Let us see if I understand this:
Let us assume I take the 619 different subtheorems used in 2p2e4 (I get this number, 619, by doing SHOW TRACE_BACK 2p2e4 /COUNT_STEPS). These 619 subtheorems can be listed by doing show trace_back 2p2e4. The total number of steps of these 619 subtheorems is 12178 (again, this number is obtained by doing SHOW TRACE_BACK 2p2e4 /COUNT_STEPS).
So, is it correct to say the following:
- I can create a new file, let us call it
set_simplified.mm, which corresponds to taking
set.mm, and only keeping the 619 subtheorems used in the proof of 2p2e4.
- I can run python3 mmverify.py
set_simplified.mm --logfile set.log to check that the proof is correct. mmverify.py has about 690 lines.
So, with 12178 steps, plus 690 lines, I can get a full proof of 2p2e4. All these steps could be written in a pdf file (long, but not unreasonably long).
Is this correct?

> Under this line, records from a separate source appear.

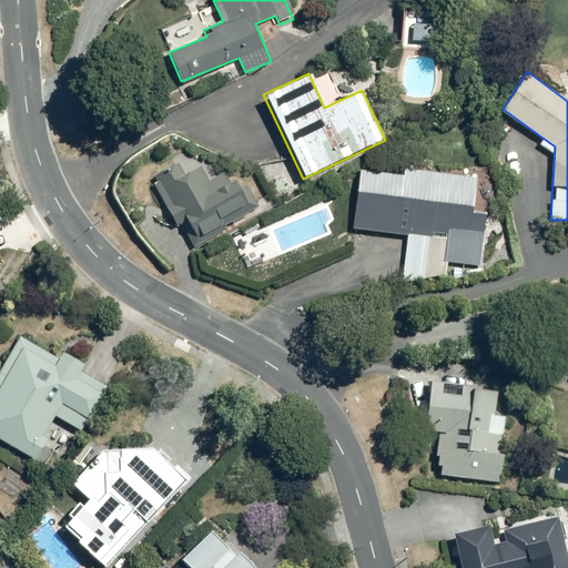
[(194,155),(152,181),(179,223),(185,220),(194,234),(199,231),(203,237),(264,200),(249,174),(232,184),(224,170),(209,180),(194,155)]
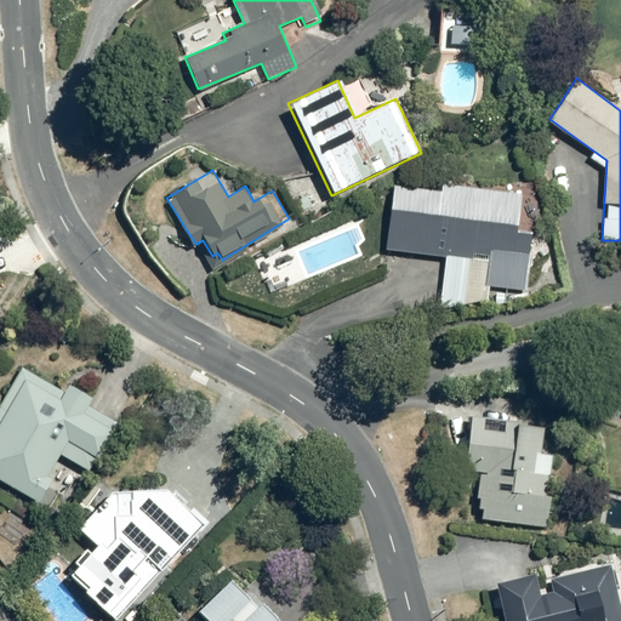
[(519,193),(393,183),(386,252),(444,257),(439,308),(489,301),(490,284),(528,288),(531,229),(517,228),(519,193)]
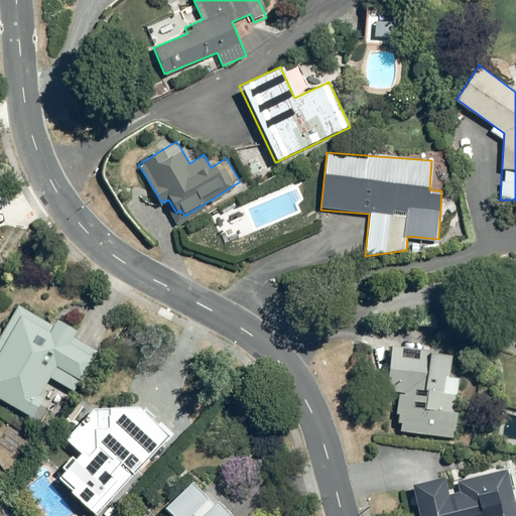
[(0,398),(30,417),(53,380),(75,393),(99,353),(71,336),(75,330),(58,319),(54,327),(20,305),(0,338),(0,398)]
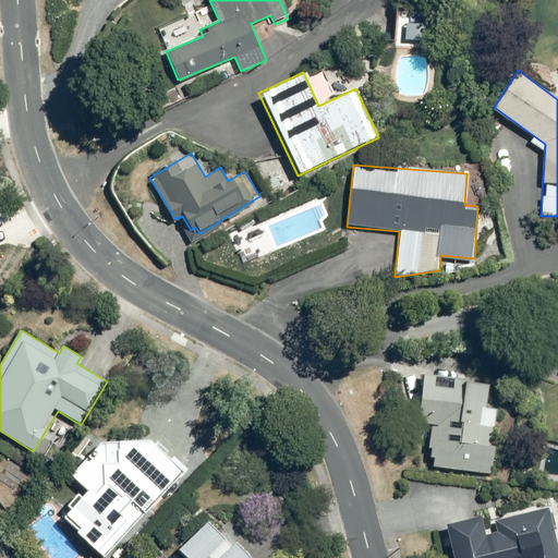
[(486,379),(420,373),(415,424),(432,425),(427,464),(494,471),(499,409),(483,408),(486,379)]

Or maybe the way I have defined
set_simplified.mm is "too simplified"?
Yes, that is basically correct. Strictly speaking though it is "too simplified", because it doesn't account for statement types other than $p / $a :
* ${ , $} - obviously we need these for grouping a statement with its hypotheses
* $e - (hypotheses) these are "attached" to each theorem and usually directly precede them, although sometimes they can be in the same scope as an earlier theorem and shared across multiple theorems
* $d - (disjoint variable conditions) these are also hypothesis-like in their scoping pattern and semantics
* $v, $f - (variable declarations) for
set.mm these are basically global, but there is still a well defined notion of "use" of a variable: just look for its token in any of the 619 subtheorems. If you see it then it must be declared, otherwise it can be dropped.
* $c - (constant declarations) These are global, and have the same kind of "use" as variables: if you see it in the $p ... $= or $a ... $. text then it must be declared first.
For all these reasons, you probably want to use a "metamath aware" slicer for constructing these *_
simplified.mm databases. But this is all very straightforward and will not add much on top of the 619 theorems you identified. None of these count as "steps" though toward the 12178 step count; these are for proof steps (I don't know whether syntax steps are included or omitted in the count), and the best you can say about its relation to the
simplified.mm file is that every step requires at least one character so
set_simplified.mm should be at least 12178 characters and probably more because of theorem statements, delimiters, formatting, and comments if you are keeping them.
In general, no this process will not produce long proofs. In fact it's about as short as we know how to make them, since this is taking full advantage of metamath's abstraction and reuse mechanisms, and the library itself is optimized for overall proof size. However you can find some inefficiencies in this process because
set.mm is trying to prove more than just 2+2 = 4 so it will prove things in "unnecessary" generality that becomes pure overhead once you cut literally everything else out. So it's likely that after extracting such a database you can run minimizers over the code and get still more savings.